一维格点上FPU型系统与离散非线性薛定谔方程的可解性研究

项目名称： 一维格点上FPU型系统与离散非线性薛定谔方程的可解性研究

项目编号： No.11501280

项目类型： 青年科学基金项目

立项/批准年度： 2016

项目学科： 数理科学和化学

项目作者： 孙吉江

作者单位： 南昌大学

项目金额： 18万元

中文摘要： 本项目研究一维格点上带有相互作用势的FPU型格点系统非平凡孤立波及周期运动的存在性以及离散非线性薛定谔方程同宿轨的存在性问题，丰富完善已有结果。主要内容包括：1)对具有更一般超二次增长的势函数的FPU型系统，利用广义Nehari流形方法研究其基态周期解的存在性；2)利用极小极大方法、广义弱环绕定理及周期逼近技巧等工具研究具有渐近二次增长的势函数的FPU系统周期运动的存在性，回答部分公开问题并完善存在性结果；3)利用无穷维同调理论、集中紧性原理及延拓方法等工具研究正定和强不定情形下格点系统孤立波多包解的存在性；4)利用集中紧性原理及广义弱环绕定理等工具研究更一般非线性增长条件下离散薛定谔方程同宿解的存在性与多重性。格点系统可以看作某些非线性波方程关于空间变量的离散化，和非线性波方程一样具有很强的物理背景。本项目中问题的提出和解决，将有助于深化格点系统的研究并拓展该理论在相关领域中的应用。

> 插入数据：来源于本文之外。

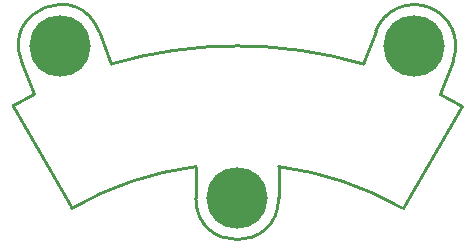
<source format=gts>
G04*
G04 #@! TF.GenerationSoftware,Altium Limited,Altium Designer,20.1.14 (287)*
G04*
G04 Layer_Color=8388736*
%FSLAX25Y25*%
%MOIN*%
G70*
G04*
G04 #@! TF.SameCoordinates,B62082B7-7803-40E3-A643-20833E8BDE13*
G04*
G04*
G04 #@! TF.FilePolarity,Negative*
G04*
G01*
G75*
%ADD10C,0.01000*%
%ADD11C,0.20485*%
D10*
X55031Y95518D02*
G03*
X13819Y109367I-55031J-95518D01*
G01*
X74803Y129563D02*
G03*
X67611Y133457I-74803J-129563D01*
G01*
X-67611D02*
G03*
X-74803Y129563I67611J-133457D01*
G01*
X71919Y144668D02*
G03*
X46191Y154544I-12864J4938D01*
G01*
X-46191D02*
G03*
X-71919Y144668I-12864J-4938D01*
G01*
X-13780Y98819D02*
G03*
X13780Y98819I13780J0D01*
G01*
X-13780Y109372D02*
G03*
X-55118Y95467I13780J-109372D01*
G01*
X41999Y143590D02*
G03*
X-41988Y143593I-41999J-143590D01*
G01*
X67631Y133497D02*
X71919Y144668D01*
X42041Y143734D02*
X46191Y154544D01*
X-46191D02*
X-41990Y143602D01*
X-71919Y144668D02*
X-67631Y133497D01*
X13780Y98819D02*
Y109449D01*
X-13780Y98819D02*
Y109372D01*
X55118Y95467D02*
X74803Y129563D01*
X-74803D02*
X-55118Y95467D01*
D11*
X59055Y149606D02*
D03*
X-59055D02*
D03*
X0Y98819D02*
D03*
M02*

</source>
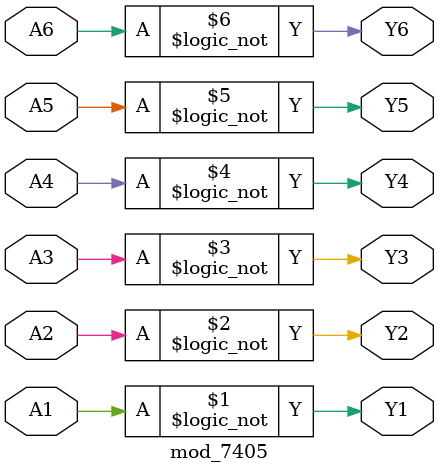
<source format=v>
module mod_7405 (
	input A1, output Y1,
	input A2, output Y2,
	input A3, output Y3,
	input A4, output Y4,
	input A5, output Y5,
	input A6, output Y6
);
	assign Y1 = !A1;
	assign Y2 = !A2;
	assign Y3 = !A3;
	assign Y4 = !A4;
	assign Y5 = !A5;
	assign Y6 = !A6;
endmodule

</source>
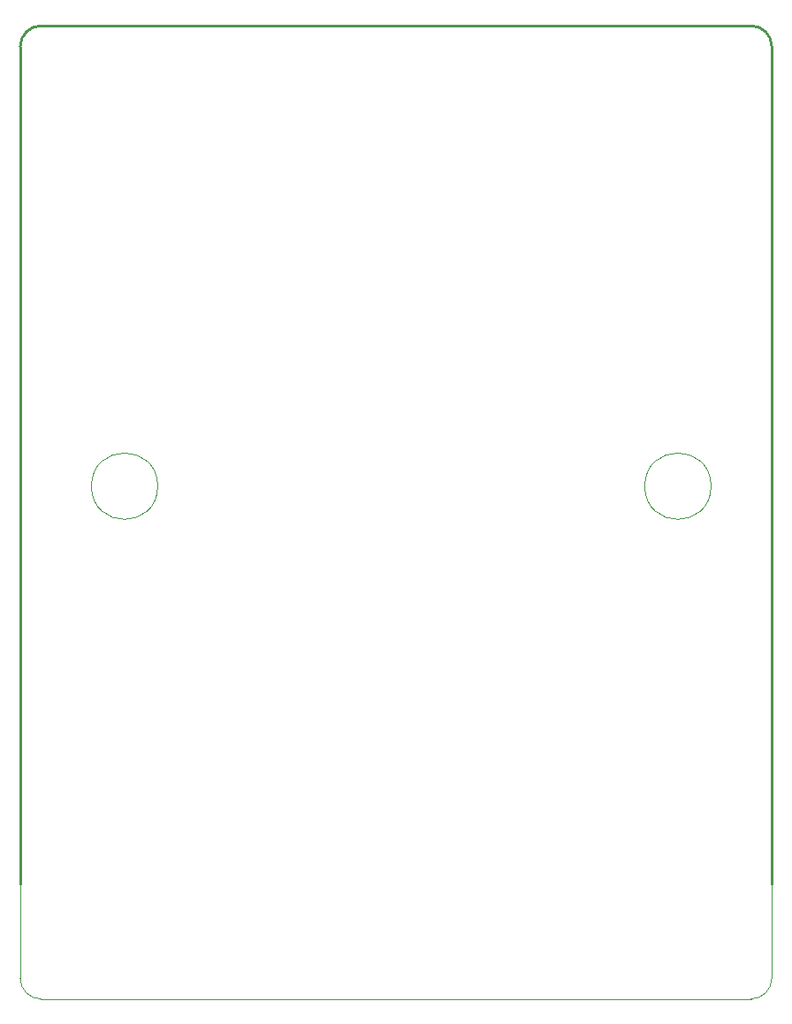
<source format=gm1>
G04 #@! TF.GenerationSoftware,KiCad,Pcbnew,8.0.5*
G04 #@! TF.CreationDate,2024-10-04T03:51:19+02:00*
G04 #@! TF.ProjectId,SD-10005v,53442d31-3030-4303-9576-2e6b69636164,rev?*
G04 #@! TF.SameCoordinates,Original*
G04 #@! TF.FileFunction,Profile,NP*
%FSLAX46Y46*%
G04 Gerber Fmt 4.6, Leading zero omitted, Abs format (unit mm)*
G04 Created by KiCad (PCBNEW 8.0.5) date 2024-10-04 03:51:19*
%MOMM*%
%LPD*%
G01*
G04 APERTURE LIST*
G04 #@! TA.AperFunction,Profile*
%ADD10C,0.100000*%
G04 #@! TD*
G04 #@! TA.AperFunction,Profile*
%ADD11C,0.254000*%
G04 #@! TD*
G04 #@! TA.AperFunction,Profile*
%ADD12C,0.120000*%
G04 #@! TD*
G04 APERTURE END LIST*
D10*
X138175000Y-75000000D02*
G75*
G02*
X131825000Y-75000000I-3175000J0D01*
G01*
X131825000Y-75000000D02*
G75*
G02*
X138175000Y-75000000I3175000J0D01*
G01*
D11*
X74000000Y-30913400D02*
X142000010Y-30913400D01*
D10*
X85175000Y-75000000D02*
G75*
G02*
X78825000Y-75000000I-3175000J0D01*
G01*
X78825000Y-75000000D02*
G75*
G02*
X85175000Y-75000000I3175000J0D01*
G01*
D11*
X72000000Y-32913400D02*
G75*
G02*
X74000000Y-30913400I2000000J0D01*
G01*
X144000000Y-113100000D02*
X144000000Y-32913395D01*
X142000010Y-30913400D02*
G75*
G02*
X144000000Y-32913400I-10J-2000000D01*
G01*
X72000000Y-113100000D02*
X72000000Y-32913400D01*
D12*
G04 #@! TO.C,CON1*
X72000000Y-122100000D02*
X72000000Y-113100000D01*
X74000000Y-124100000D02*
X141800000Y-124100000D01*
X142000000Y-124100000D02*
X141800000Y-124100000D01*
X144000000Y-122100000D02*
X144000000Y-113100000D01*
X74000000Y-124100000D02*
G75*
G02*
X72000000Y-122100000I-1J1999999D01*
G01*
X144000000Y-122100000D02*
G75*
G02*
X142000000Y-124100000I-2000000J0D01*
G01*
G04 #@! TD*
M02*

</source>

中文关键词： 格点动力系统；周期解；同宿轨；变分法；Morse理论

英文摘要： We mainly study the existence of solitary waves and periodic motions of FPU type systems with nearest neighbor interaction potentials and homoclinic orbits of discrete nonlinear Schrödinger equations in one dimensional lattices, enrich and consummate the well known results. Our main contents are as follows: 1) Under more general superquadratic growth of potential functions, we study the existence of ground state periodic solutions for the FPU type systems by using generalized Nehari manifold approach; 2) We study the existence of periodic motions for the FPU type systems with asymptotically quadratic potentials by using minimax method in combination with generalized weak linking theorem, periodic approximation technique and so on, answer some open problems and consummate the existence results; 3) We study the existence of multibump type solitary waves for for the both definite and strongly indefinite lattice systems by using infinite dimensional homology theory in combination with concentration-compactness principle and extension method; 4) we study the existence and multiplicity of homoclinic solutions for discrete nonlinear Schrödinger equations with more general conditions by using concentration-compactness principle and generalized weak linking theorem. Lattice systmes can be viewed as the nonlinear wave equations about space variables discretization, and also have strongly physical background. By proposing and solving the problems in the project, it will help to deepen studies of lattice dynamical systems, and it will extend appliciations of this theory in related fields.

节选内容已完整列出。